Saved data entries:
########
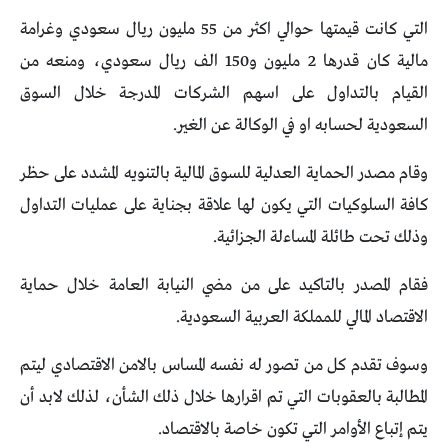
التي كانت قيمتها حوالي اكثر من 55 مليون ريال سعودي وغرامة
مالية كان قدرها 2 مليون و150 الف ريال سعودي، ومنعه من
القيام بالتداول على اسهم الشركات المدرجة خلال السوق
السعودية لحسابه او في الوكالة عن الغير.
وقام مصدر الحماية العدلية للسوق المالية بالتنويه المشدد على حظر
كافة السلوكيات التي يكون لها علاقة بجناية على عمليات التداول
وذلك تحت طائلة المساءلة الجزائية.
فقام المصدر بالتاكيد على من مضي النيابة العامة خلال حماية
الاقتصاد المالي للمملكة العربية السعودية.
وسوف تقدم كل من تصور له نفسه المساس بالامن الاقتصادي ليتم
المطالبة بالعقوبات التي تم اقرارها خلال ذلك الشأن، لذلك لابد أن
يتم إتباع الأوامر التي تكون خاصة بالاقتصاد.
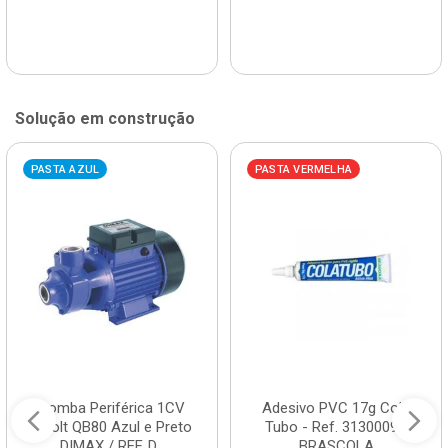
Solução em construção
PASTA AZUL
PASTA VERMELHA
Bomba Periférica 1CV
Adesivo PVC 17g Cola
Bivolt QB80 Azul e Preto
Tubo - Ref. 3130009 -
DIMAX / REF. D...
BRASCOLA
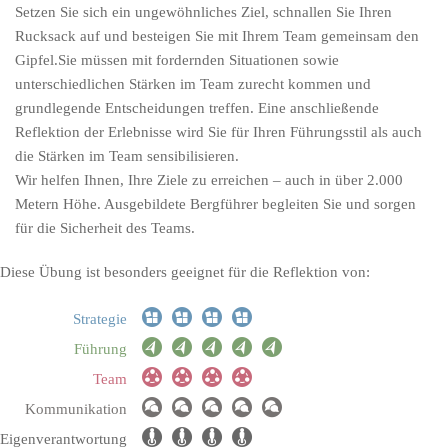
Setzen Sie sich ein ungewöhnliches Ziel, schnallen Sie Ihren
Rucksack auf und besteigen Sie mit Ihrem Team gemeinsam den
Gipfel.Sie müssen mit fordernden Situationen sowie
unterschiedlichen Stärken im Team zurecht kommen und
grundlegende Entscheidungen treffen. Eine anschließende
Reflektion der Erlebnisse wird Sie für Ihren Führungsstil als auch
die Stärken im Team sensibilisieren.
Wir helfen Ihnen, Ihre Ziele zu erreichen – auch in über 2.000
Metern Höhe. Ausgebildete Bergführer begleiten Sie und sorgen
für die Sicherheit des Teams.
Diese Übung ist besonders geeignet für die Reflektion von:
Strategie
Führung
Team
Kommunikation
Eigenverantwortung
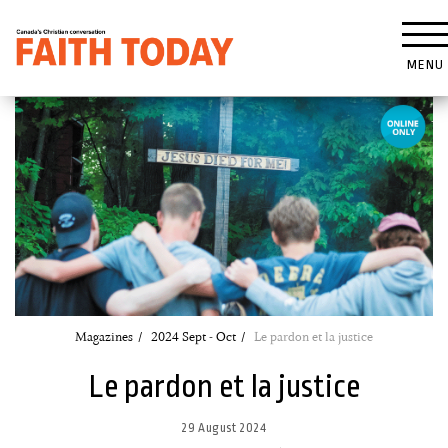
MENU
Magazines
2024 Sept - Oct
Le pardon et la justice
Le pardon et la justice
29 August 2024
########
(WORK INSTRUCTIONS): Write out all the records again, replacing "PASTA AZUL" with "PASTA VERDE" and keeping everything else the same. Leave the pictures out of your answer.

(YOUR RESPONSE):
التي كانت قيمتها حوالي اكثر من 55 مليون ريال سعودي وغرامة
مالية كان قدرها 2 مليون و150 الف ريال سعودي، ومنعه من
القيام بالتداول على اسهم الشركات المدرجة خلال السوق
السعودية لحسابه او في الوكالة عن الغير.
وقام مصدر الحماية العدلية للسوق المالية بالتنويه المشدد على حظر
كافة السلوكيات التي يكون لها علاقة بجناية على عمليات التداول
وذلك تحت طائلة المساءلة الجزائية.
فقام المصدر بالتاكيد على من مضي النيابة العامة خلال حماية
الاقتصاد المالي للمملكة العربية السعودية.
وسوف تقدم كل من تصور له نفسه المساس بالامن الاقتصادي ليتم
المطالبة بالعقوبات التي تم اقرارها خلال ذلك الشأن، لذلك لابد أن
يتم إتباع الأوامر التي تكون خاصة بالاقتصاد.
Solução em construção
PASTA VERDE
PASTA VERMELHA
Bomba Periférica 1CV
Adesivo PVC 17g Cola
Bivolt QB80 Azul e Preto
Tubo - Ref. 3130009 -
DIMAX / REF. D...
BRASCOLA
Setzen Sie sich ein ungewöhnliches Ziel, schnallen Sie Ihren
Rucksack auf und besteigen Sie mit Ihrem Team gemeinsam den
Gipfel.Sie müssen mit fordernden Situationen sowie
unterschiedlichen Stärken im Team zurecht kommen und
grundlegende Entscheidungen treffen. Eine anschließende
Reflektion der Erlebnisse wird Sie für Ihren Führungsstil als auch
die Stärken im Team sensibilisieren.
Wir helfen Ihnen, Ihre Ziele zu erreichen – auch in über 2.000
Metern Höhe. Ausgebildete Bergführer begleiten Sie und sorgen
für die Sicherheit des Teams.
Diese Übung ist besonders geeignet für die Reflektion von:
Strategie
Führung
Team
Kommunikation
Eigenverantwortung
MENU
Magazines
2024 Sept - Oct
Le pardon et la justice
Le pardon et la justice
29 August 2024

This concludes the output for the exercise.